Okay, admit it. You laughed, then clicked because you weren’t sure what I meant. Let me paint a picture for you. First, let’s go back in time a little (or a lot in my case) and you’re once again ten years old. It’s finally recess. You feel like you’ve been counting the minutes. Then you go to stand and you can’t quite. There’s a cramp in your left knee, a pain in your lower back and you feel like your butt has been remolded to the shape of the hard-wood seat that is attached to your fifth grade desk. This is a flattering notion because the shape of your seat is a square with slightly rounded corners. You’re fairly certain that your butt shouldn’t be that shape and you’ve never felt quite this stiff before (and of course at ten, you have no idea that age will bring these creeks and cramps right back, but then that’s a whole other post). Anyway, just as the horrible thought strikes you that your butt might actually look like your chair, the girl who sits in front of you says something like, “I feel like I’m still sitting, even though I’m not.” Worse, you’ve only been a fifth grader for two days.
Some things have changed. Today’s hard desk seats are molded plastic. The handy hinged
top has been replaced by an open, underseat basket so everyone can see what you’re storing. And the wood against iron squeak on the turning seat is no more — the plastic models that do turn, (not like the one here) have a baring that makes for less noise, though it occasionally leaks graphite on clothes or stops turning altogether. What hasn’t changed is the sitting time, which grows exponentially as the children advance grades (or maybe it just feels that way). I wouldn’t be a bit surprised to hear that the worry of desk-butt is every bit pronounced today as it was in my fifth grade and then sixth grade years. For me, it got better a little in the seventh grade year. I went to junior high then, which operated pretty much like high school, meaning we moved classrooms each class, with a tiny break in between to visit lockers. Our school was so tiny that there wasn’t much point in calling it “junior” because it was the same building as the high school.

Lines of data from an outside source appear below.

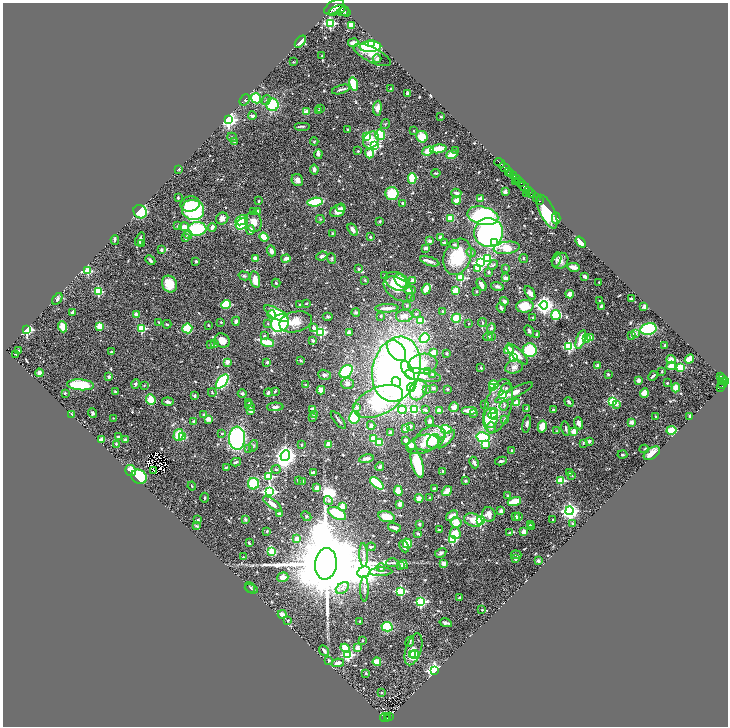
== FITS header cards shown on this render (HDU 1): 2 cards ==
NAXIS1  =                 1451
NAXIS2  =                 1448

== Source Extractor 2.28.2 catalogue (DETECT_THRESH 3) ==
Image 1451 x 1448 px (HDU 1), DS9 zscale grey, zoomed out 1/2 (1 PNG px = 2 x 2 image px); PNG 730 x 728 px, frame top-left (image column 2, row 1447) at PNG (3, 3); each listed source drawn as its Kron ellipse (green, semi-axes under 4 px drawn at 4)
Background 1.05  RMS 0.035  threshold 0.106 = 3 sigma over >= 5 px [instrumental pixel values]
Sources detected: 724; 29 cannot appear on this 1/2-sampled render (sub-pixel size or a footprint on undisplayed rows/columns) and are neither listed nor drawn; of the other 695, the 500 brightest by FLUX_AUTO listed and drawn (195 fainter detections omitted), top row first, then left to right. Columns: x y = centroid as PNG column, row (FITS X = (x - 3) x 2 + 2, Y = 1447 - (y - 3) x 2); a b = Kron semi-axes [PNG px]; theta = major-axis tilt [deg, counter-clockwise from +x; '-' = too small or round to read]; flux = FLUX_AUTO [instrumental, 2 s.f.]
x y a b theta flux
334 7 11 6 30 6800
337 10 9 3 24 2500
343 11 6 4 25 3500
345 12 5 2 - 1500
330 23 3 3 - 880
351 25 4 3 - 160
300 42 7 3 49 41
353 43 5 3 - 37
371 43 4 4 - 140
370 47 11 5 3 600
372 55 20 7 -26 92
322 56 2 2 - 12
377 58 4 3 - 17
293 62 2 2 - 6.3
353 84 7 4 -76 230
341 89 9 3 16 19
391 89 2 2 - 37
408 93 4 3 - 20
256 98 5 5 - 260
245 100 6 4 53 11
266 100 5 4 - 13
272 105 6 6 - 310
320 108 3 3 - 8.8
377 108 7 4 85 58
318 110 2 2 - 11
307 112 4 3 - 65
252 116 4 3 - 16
441 117 2 2 - 27
228 120 4 3 - 3000
385 124 5 3 - 6.4
302 126 8 3 0 11
348 130 3 2 - 12
414 131 2 2 - 10
380 135 5 5 - 240
367 136 3 3 - 360
232 137 5 3 - 11
422 137 6 5 - 120
371 140 9 7 53 76
314 141 4 3 - 8.2
234 142 2 2 - 22
375 146 3 3 - 620
438 149 8 4 8 150
455 150 2 2 - 12
358 151 2 2 - 9.2
428 151 6 4 19 92
369 153 5 4 - 79
318 154 5 4 - 14
452 155 6 4 20 90
500 163 6 3 -38 1700
504 167 6 2 -41 2300
179 169 3 2 - 7
314 170 5 3 - 26
508 172 3 2 - 340
436 173 4 2 - 8.4
511 173 3 1 - 180
513 176 4 3 - 660
412 178 5 3 - 190
517 179 3 1 - 380
297 180 6 5 - 36
516 182 2 1 - 220
520 182 5 3 - 950
524 187 6 2 -38 3000
529 191 3 2 - 410
505 192 3 2 - 32
456 193 5 4 - 22
392 194 6 6 - 180
527 194 4 2 - 25
531 194 5 2 - 1300
178 198 2 2 - 13
536 198 3 2 - 190
480 199 2 2 - 100
456 200 4 3 - 83
259 201 2 2 - 6.2
539 201 2 2 - 290
315 202 8 3 9 440
402 203 2 2 - 22
190 204 10 7 10 76
341 208 4 3 - 11
193 210 11 10 - 640
258 211 3 2 - 9.8
338 211 8 6 27 65
140 212 7 6 - 220
254 212 2 2 - 10
547 212 18 7 -65 350
483 216 16 9 -13 940
222 218 6 5 - 36
556 218 5 4 - 130
320 219 4 3 - 6.6
450 219 4 4 - 84
241 220 6 4 27 200
380 221 3 3 - 9.5
254 222 10 8 -81 59
242 224 6 5 - 280
177 226 4 3 - 8
184 227 5 3 - 120
212 227 4 3 - 34
197 229 9 7 5 380
250 230 5 3 - 29
353 230 7 3 -56 37
488 232 14 14 - 1800
332 233 3 2 - 7.1
188 235 4 4 - 11
264 237 5 4 - 110
370 237 3 3 - 8.6
440 237 3 2 - 16
186 238 4 2 - 14
140 239 7 3 70 25
115 240 4 3 - 11
430 241 2 2 - 59
581 242 6 3 -52 85
141 243 4 3 - 9.1
444 243 3 2 - 6.5
494 243 3 3 - 1100
454 244 5 4 - 11
426 248 4 2 - 22
507 248 13 6 8 200
161 250 4 2 - 15
271 251 6 4 -68 30
471 252 5 3 - 8
322 256 5 4 - 20
457 257 18 13 71 270
256 258 4 3 - 40
331 258 5 4 - 11
487 258 4 3 - 460
524 258 4 3 - 7.9
286 259 4 3 - 31
150 260 5 3 - 16
556 260 7 4 75 16
196 261 2 2 - 41
430 261 10 3 -18 27
560 261 9 7 48 41
480 263 4 3 - 1200
493 265 6 3 44 9.6
573 267 6 3 -12 56
478 268 3 3 - 210
505 268 3 2 - 6.4
359 269 2 2 - 19
88 271 3 3 - 330
488 272 2 2 - 24
244 276 6 4 -15 11
384 276 2 2 - 10
585 276 3 2 - 22
461 278 3 3 - 400
506 278 4 2 - 21
255 280 8 4 -76 91
365 280 3 2 - 6.6
397 281 12 8 -24 140
401 281 7 5 -54 140
413 281 3 3 - 51
599 282 3 2 - 9.4
276 283 4 3 - 8.9
169 284 8 7 - 140
482 285 7 3 -60 46
497 286 6 4 -15 15
398 289 16 10 -36 150
426 289 5 4 - 71
410 290 6 3 -4 39
98 291 3 3 - 430
456 291 4 3 - 120
476 291 2 2 - 14
530 293 7 4 -60 30
570 294 4 4 - 50
411 297 2 2 - 13
57 299 6 3 57 14
631 299 2 2 - 43
504 301 4 4 - 19
599 301 2 2 - 23
306 303 2 2 - 7.9
226 304 4 4 - 240
300 305 3 3 - 7
407 305 4 3 - 7.9
544 305 4 4 - 3200
525 306 9 6 5 140
601 306 4 3 - 13
644 307 3 3 - 19
387 308 12 3 3 50
501 308 5 3 - 17
443 311 3 3 - 8
72 312 3 2 - 17
356 312 4 3 - 11
136 314 2 2 - 64
276 314 14 5 -30 340
416 314 2 2 - 27
272 315 4 3 - 44
556 315 5 4 - 270
327 316 5 4 - 12
381 316 2 2 - 7.1
404 316 8 6 3 42
456 318 5 4 - 190
533 318 2 2 - 19
236 321 4 3 - 22
420 321 3 3 - 270
221 322 2 2 - 12
296 322 16 10 12 110
159 323 4 2 - 6.2
268 323 3 3 - 6.6
280 323 9 8 - 900
469 323 2 2 - 8.3
482 323 4 3 - 11
167 324 4 3 - 9.2
208 325 2 2 - 8
100 326 3 3 - 220
63 327 5 3 - 110
314 327 4 3 - 31
187 328 5 5 - 160
491 328 5 3 - 19
142 329 3 3 - 500
648 329 8 6 12 390
27 330 3 3 - 1200
529 331 6 3 -61 12
320 332 3 3 - 600
349 333 3 3 - 40
635 333 3 2 - 72
537 334 2 2 - 55
264 336 4 4 - 7.1
631 336 3 3 - 11
488 337 4 4 - 13
491 337 4 3 - 11
424 338 5 4 - 370
590 338 3 2 - 130
581 339 10 4 70 130
587 339 3 2 - 190
222 340 8 6 -33 74
313 341 2 2 - 41
268 342 7 3 -13 170
215 344 4 3 - 12
211 345 2 2 - 36
665 345 2 2 - 8
569 346 3 3 - 800
19 350 2 2 - 7.5
509 350 5 4 - 110
530 350 7 7 - 290
397 351 12 7 -52 670
111 352 3 2 - 19
434 352 3 3 - 150
447 353 3 3 - 10
16 354 3 2 - 6.1
517 354 14 5 -44 58
514 357 4 3 - 150
671 359 4 4 - 33
689 359 5 3 - 130
301 360 4 3 - 6.3
227 362 2 2 - 120
267 362 4 3 - 12
423 364 14 10 9 160
598 365 2 2 - 73
671 366 5 3 - 97
514 367 9 6 16 37
681 367 3 3 - 360
481 368 2 2 - 31
396 369 33 23 75 5200
408 370 10 5 -61 330
346 371 7 5 41 440
662 371 3 2 - 6.8
428 372 4 4 - 11
39 373 4 4 - 27
432 374 2 2 - 22
608 374 2 2 - 31
324 375 6 5 - 16
423 375 18 6 -10 110
653 376 5 2 - 16
721 376 3 3 - 200
109 377 3 2 - 23
722 378 2 2 - 230
639 380 3 2 - 75
222 381 8 4 50 580
723 381 3 2 - 420
726 381 2 2 - 330
396 382 5 4 - 550
347 383 6 5 - 26
667 383 2 2 - 18
135 384 5 3 - 13
722 384 4 3 - 210
80 385 13 5 -4 380
144 385 2 2 - 6.2
306 385 3 3 - 6.6
494 385 5 3 - 130
411 387 4 4 - 990
493 387 4 3 - 77
433 388 3 3 - 15
506 388 5 4 - 13
676 388 4 4 - 71
720 388 2 1 - 20
448 389 2 2 - 8.2
321 390 4 4 - 91
418 390 11 8 68 260
426 390 3 3 - 7.3
115 391 3 2 - 8.2
275 391 3 2 - 9.8
212 392 4 2 - 6.3
65 393 2 2 - 18
242 393 4 4 - 12
268 393 4 2 - 20
514 393 21 5 25 80
644 393 5 4 - 88
503 394 3 3 - 580
195 396 4 3 - 11
151 400 5 4 - 95
378 401 26 14 24 990
613 401 3 3 - 680
168 402 6 3 -8 23
569 402 5 3 - 20
249 403 2 2 - 8
517 403 3 2 - 180
485 404 2 2 - 7.1
616 404 4 2 - 48
504 405 5 4 - 12
250 406 5 3 - 13
498 406 28 13 73 160
275 407 8 4 2 23
357 407 2 2 - 51
454 407 5 4 - 34
313 409 2 2 - 55
414 409 3 3 - 510
527 409 3 3 - 8.9
553 409 2 2 - 18
250 410 4 3 - 43
402 410 4 4 - 500
425 410 3 3 - 14
469 410 8 3 0 62
439 411 2 2 - 110
93 413 5 4 - 15
493 413 6 4 49 120
203 414 3 3 - 7.6
314 414 3 3 - 14
473 414 3 3 - 7.9
72 415 2 2 - 43
494 416 4 3 - 130
656 416 2 2 - 12
690 416 2 2 - 28
313 417 2 2 - 16
354 417 6 5 - 330
113 418 2 2 - 7.8
491 418 10 7 87 380
208 419 2 2 - 120
505 419 3 3 - 17
338 420 11 2 -51 13
194 421 2 2 - 49
430 421 5 4 - 19
632 422 4 3 - 33
579 423 6 4 -69 32
527 424 9 4 79 20
371 425 4 4 - 27
410 426 3 3 - 28
542 426 6 4 76 100
491 428 6 3 -84 19
406 429 3 3 - 64
446 429 6 3 -18 350
566 429 7 3 -77 16
672 430 5 3 - 250
557 431 3 3 - 6.8
390 432 4 3 - 14
574 432 3 2 - 170
222 433 2 2 - 13
178 435 6 5 - 130
183 436 3 3 - 200
118 437 3 2 - 34
483 437 6 5 - 330
237 438 11 8 89 1000
430 438 16 11 27 230
373 439 3 3 - 220
446 439 12 4 45 35
101 440 3 2 - 120
125 440 3 2 - 23
406 440 4 3 - 28
433 441 7 5 60 60
589 441 4 3 - 16
379 443 4 3 - 160
583 443 4 2 - 7.6
116 444 2 2 - 7.4
328 444 4 3 - 51
422 444 16 9 16 77
302 445 3 2 - 11
411 445 4 3 - 100
485 445 3 3 - 86
253 446 6 3 75 8.1
248 448 3 2 - 7.6
644 449 4 3 - 7.3
511 450 2 2 - 14
652 453 9 5 33 80
622 455 5 3 - 10
285 456 5 4 - 5300
366 459 7 4 11 29
501 461 6 2 10 12
236 462 5 3 - 11
417 463 15 5 -76 230
474 463 6 3 -63 17
226 467 4 3 - 9.8
380 467 4 3 - 22
276 469 4 3 - 8.3
130 471 6 5 - 73
154 471 2 2 - 7.4
443 471 2 2 - 28
313 472 3 2 - 34
569 472 2 2 - 12
572 475 4 2 - 6.3
269 476 3 3 - 450
139 477 8 6 -31 530
298 480 2 2 - 28
561 480 3 3 - 360
302 481 2 2 - 46
466 481 2 2 - 18
377 483 8 4 -40 350
254 484 6 5 - 260
192 486 4 2 - 8
317 488 2 2 - 110
434 489 3 2 - 20
398 491 5 4 - 78
447 491 5 3 - 82
269 492 4 4 - 1500
507 496 3 3 - 8
204 498 5 3 - 10
419 498 4 4 - 38
430 498 3 2 - 6.2
328 500 4 4 - 12
514 502 7 3 18 220
272 504 11 4 -37 39
400 504 4 3 - 59
342 506 2 2 - 160
501 511 3 3 - 45
569 511 4 4 - 3200
279 513 3 2 - 15
337 513 10 5 -27 250
489 514 7 6 - 60
306 516 5 3 - 8.7
452 516 6 3 36 53
515 516 4 3 - 22
519 516 3 3 - 15
387 517 8 5 -15 110
245 519 4 3 - 16
553 519 2 2 - 12
198 520 2 2 - 30
473 520 9 6 -18 85
480 520 3 3 - 730
456 522 5 5 - 87
572 523 3 3 - 11
419 524 2 2 - 36
530 525 3 3 - 6.3
197 526 4 2 - 10
532 526 3 2 - 6.3
394 528 7 3 -20 33
439 530 4 1 - 6.3
267 531 3 2 - 8.1
524 532 3 3 - 71
418 533 3 2 - 13
455 533 6 5 - 98
509 533 3 3 - 10
296 539 4 3 - 31
452 539 3 3 - 480
249 543 3 2 - 13
407 543 5 4 - 160
404 546 6 3 -64 32
371 547 4 3 - 15
272 552 4 3 - 310
441 553 6 4 30 21
364 555 12 3 -87 21
516 555 5 3 - 8.6
243 557 2 2 - 19
515 559 3 2 - 14
538 561 3 3 - 23
392 563 6 2 2 9.4
444 563 4 3 - 42
326 564 16 10 85 180000
403 565 5 3 - 19
401 566 4 3 - 8.2
381 568 4 4 - 17
364 572 6 5 - 12000
381 572 11 3 1 20
283 577 6 4 20 41
250 587 6 3 -54 8.8
342 588 7 5 35 30
251 589 7 3 -21 9.2
364 589 12 4 90 24
401 591 3 3 - 700
459 598 4 3 - 11
420 602 4 3 - 610
482 609 2 2 - 9.5
282 614 4 3 - 50
288 621 3 2 - 7.2
360 621 2 2 - 11
446 623 6 3 -13 19
387 627 5 4 - 260
362 640 2 2 - 23
410 642 5 4 - 11
345 648 5 4 - 180
358 648 2 2 - 150
413 649 17 7 72 100
324 651 6 3 -53 23
348 655 3 3 - 920
413 655 4 3 - 190
414 655 5 3 - 190
329 661 3 3 - 12
377 662 4 3 - 130
338 663 6 4 11 37
434 671 3 3 - 2500
366 673 2 2 - 17
382 692 2 2 - 18
389 716 2 1 - 10
385 718 5 2 - 57
387 718 4 2 - 58
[195 fainter detections neither listed nor drawn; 29 sub-pixel or undisplayed-footprint detections neither listed nor drawn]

So my homeschool is even smaller than the public school I attended (something fifth grade me probably couldn’t have imagined). But it’s much more comfortable. We do some courses at the kitchen table, and, admittedly, the chairs there are pine. We also do some things on the couch or on the living room floor. Free reading can take place anywhere Pumpkin wants. Math drills are usually done on the trampoline or sometimes in the car. There are lots of breaks, including a snack break mid-morning, since Pumpkin needs to eat every 2 1/2 hours to stay in balance. He doesn’t have to get a bathroom pass to take a potty break. He might have to worry about some distractions from Ducky, who is determined to be a mini version of his brother, but otherwise it is much more cozy. He won’t have to squeeze belongings into a desk that always seems too small — he’s got the whole house. He will never have to feel his butt has molded to his seat because there’s lots of opportunity for moving around. There’s even dancing, sometimes — but that’s fodder for a different post.